Dengan demikian, rupiah sudah melemah 9,14 persen selama kurun waktu satu tahun. Sementara per hari ini, Kamis (20/6) saja, rupiah ditutup melemah 0,4% di angka Rp16.425/USD, sebagaimana dikutip dari Refinitiv.
Melihat kondisi tersebut, Ketua Umum Asosiasi Pengusaha Indonesia (APINDO), Shinta W. Kamdani menyatakan, tren pelemahan rupiah terhadap US dolar itu menciptakan kondisi yang tak kondusif bagi jalannya perekonomian nasional. Mengingat pelemahan nilai tukar rupiah itu menyebabkan peningkatan biaya pada sektor bisnis.
Baca juga: BI Tahan Suku Bunga Acuan, IHSG Ditutup Ngegas 1,37 Persen
“Kan sekarang dengan pelemahan rupiah, jelas nantinya bisa mengganggu dari sisi biaya operasional. Lalu, kembali lagi ke demand atau daya beli yang juga menurun. Kita juga melihat industri-industri padat karya yang berorientasi ekspor itu pasti akan menemui kendala. Sekali lagi, karena kebanyakan bahan baku penolongnya ini masih impor dan menggunakan mata uang dolar,” ujar Shinta di Jakarta, Kamis, 20 Juni 2024.
Selain itu, depresiasi nilai tukar rupiah turut memengaruhi industri perbankan. Ia menjelaskan, dari sisi perbankan, pembayaran utang atau payment debt masih banyak menggunakan mata uang asing, sehingga pihaknya mengkhawatirkan sisi non-performing loan (NPL) pada perbankan, yang perlu dijaga dan diperhatikan secara serius.

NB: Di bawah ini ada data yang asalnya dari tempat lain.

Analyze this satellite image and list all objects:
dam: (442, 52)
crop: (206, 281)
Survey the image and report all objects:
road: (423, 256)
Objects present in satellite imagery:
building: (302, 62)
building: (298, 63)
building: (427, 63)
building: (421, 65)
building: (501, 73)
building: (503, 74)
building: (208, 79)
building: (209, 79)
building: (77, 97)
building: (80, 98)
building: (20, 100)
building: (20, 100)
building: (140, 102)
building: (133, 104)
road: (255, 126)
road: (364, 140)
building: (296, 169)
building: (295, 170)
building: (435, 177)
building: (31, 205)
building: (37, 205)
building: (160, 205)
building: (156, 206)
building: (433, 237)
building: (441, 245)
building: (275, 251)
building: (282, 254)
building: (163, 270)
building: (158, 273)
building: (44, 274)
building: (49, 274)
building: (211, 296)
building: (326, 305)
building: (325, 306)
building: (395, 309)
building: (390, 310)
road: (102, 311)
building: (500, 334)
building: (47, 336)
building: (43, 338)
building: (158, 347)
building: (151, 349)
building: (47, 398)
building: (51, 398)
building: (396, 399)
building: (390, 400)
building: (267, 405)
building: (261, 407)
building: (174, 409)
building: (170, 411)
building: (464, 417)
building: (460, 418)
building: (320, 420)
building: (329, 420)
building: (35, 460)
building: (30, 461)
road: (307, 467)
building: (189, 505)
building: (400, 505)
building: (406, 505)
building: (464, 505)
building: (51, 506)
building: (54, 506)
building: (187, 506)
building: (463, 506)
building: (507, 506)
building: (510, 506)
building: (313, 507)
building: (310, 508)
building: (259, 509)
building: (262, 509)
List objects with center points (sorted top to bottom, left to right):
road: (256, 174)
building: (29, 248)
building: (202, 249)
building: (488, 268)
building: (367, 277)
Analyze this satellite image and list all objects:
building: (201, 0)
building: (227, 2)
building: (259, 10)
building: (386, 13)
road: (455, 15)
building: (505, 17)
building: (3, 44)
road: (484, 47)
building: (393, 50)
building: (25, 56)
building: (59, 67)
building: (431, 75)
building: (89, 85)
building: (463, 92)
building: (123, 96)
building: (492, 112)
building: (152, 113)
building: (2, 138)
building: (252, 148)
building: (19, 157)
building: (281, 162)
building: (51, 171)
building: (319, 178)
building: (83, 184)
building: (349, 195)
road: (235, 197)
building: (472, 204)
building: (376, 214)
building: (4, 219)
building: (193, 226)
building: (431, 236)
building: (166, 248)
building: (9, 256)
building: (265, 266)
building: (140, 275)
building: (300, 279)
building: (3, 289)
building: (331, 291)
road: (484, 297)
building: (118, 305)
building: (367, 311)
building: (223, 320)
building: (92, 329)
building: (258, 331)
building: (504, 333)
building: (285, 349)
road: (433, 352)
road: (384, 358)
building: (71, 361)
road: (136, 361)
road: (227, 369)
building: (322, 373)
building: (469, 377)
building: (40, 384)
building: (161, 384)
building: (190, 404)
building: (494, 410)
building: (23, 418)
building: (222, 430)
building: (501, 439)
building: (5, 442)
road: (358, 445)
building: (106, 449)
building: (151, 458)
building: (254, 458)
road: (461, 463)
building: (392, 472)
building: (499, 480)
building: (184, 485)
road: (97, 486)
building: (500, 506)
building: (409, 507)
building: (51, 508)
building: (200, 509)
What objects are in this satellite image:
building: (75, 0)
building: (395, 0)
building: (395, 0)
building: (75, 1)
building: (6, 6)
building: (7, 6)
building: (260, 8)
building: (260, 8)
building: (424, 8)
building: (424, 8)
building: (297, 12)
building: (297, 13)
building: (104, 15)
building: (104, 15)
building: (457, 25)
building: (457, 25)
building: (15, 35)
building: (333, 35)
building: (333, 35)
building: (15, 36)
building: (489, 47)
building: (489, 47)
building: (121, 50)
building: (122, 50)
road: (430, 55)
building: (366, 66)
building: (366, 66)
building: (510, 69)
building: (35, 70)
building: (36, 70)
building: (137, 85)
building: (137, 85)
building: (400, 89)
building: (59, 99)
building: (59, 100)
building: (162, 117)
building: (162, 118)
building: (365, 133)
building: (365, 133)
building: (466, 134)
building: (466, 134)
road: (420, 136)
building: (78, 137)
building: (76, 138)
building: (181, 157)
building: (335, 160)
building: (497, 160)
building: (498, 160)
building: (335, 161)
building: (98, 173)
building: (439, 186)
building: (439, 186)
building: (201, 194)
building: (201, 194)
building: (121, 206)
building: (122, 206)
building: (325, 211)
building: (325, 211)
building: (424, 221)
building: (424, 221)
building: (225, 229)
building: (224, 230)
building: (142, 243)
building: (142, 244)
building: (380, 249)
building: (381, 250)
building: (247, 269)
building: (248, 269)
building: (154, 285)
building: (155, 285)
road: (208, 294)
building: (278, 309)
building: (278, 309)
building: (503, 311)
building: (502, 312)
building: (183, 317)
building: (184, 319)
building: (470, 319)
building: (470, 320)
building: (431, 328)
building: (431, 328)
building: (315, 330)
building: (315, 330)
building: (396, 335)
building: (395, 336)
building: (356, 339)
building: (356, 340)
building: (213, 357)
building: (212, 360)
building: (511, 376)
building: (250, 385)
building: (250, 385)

Baca juga: Rupiah Melemah, Bos BI Sebut Karena Faktor Ini
“Jadi, kami melihat memang tidak banyak yang bisa dilakukan pemerintah untuk intervensi, karena ini kan penyebabnya faktor luar ya yang di luar kendali kita. Tapi tetap pemerintah ya bagaimana bisa membantu untuk menstabilkan nilai tukar mata uang rupiah ini,” imbuhnya.
Di samping itu, ia juga menegaskan masih surplusnya nilai perdagangan Indonesia perlu diamati dan dijaga secara serius oleh pemerintah dan regulator terkait lainnya.
Hal ini dikarenakan surplus perdagangan Indonesia selama 49 hari berturut-turut itu terus menipis. Hal ini tentunya disebabkan oleh menurunnya permintaan ekspor yang dipicu daya beli yang menurun.
Diversifikasi pasar ekspor, mendorong fasilitasi bagi para eksportir baik dari sisi pembiayaan maupun promosi, serta dukungan regulasi, adalah beberapa cara yang bisa dilakukan pemerintah dalam mencegah surplus semakin menipis ke depannya.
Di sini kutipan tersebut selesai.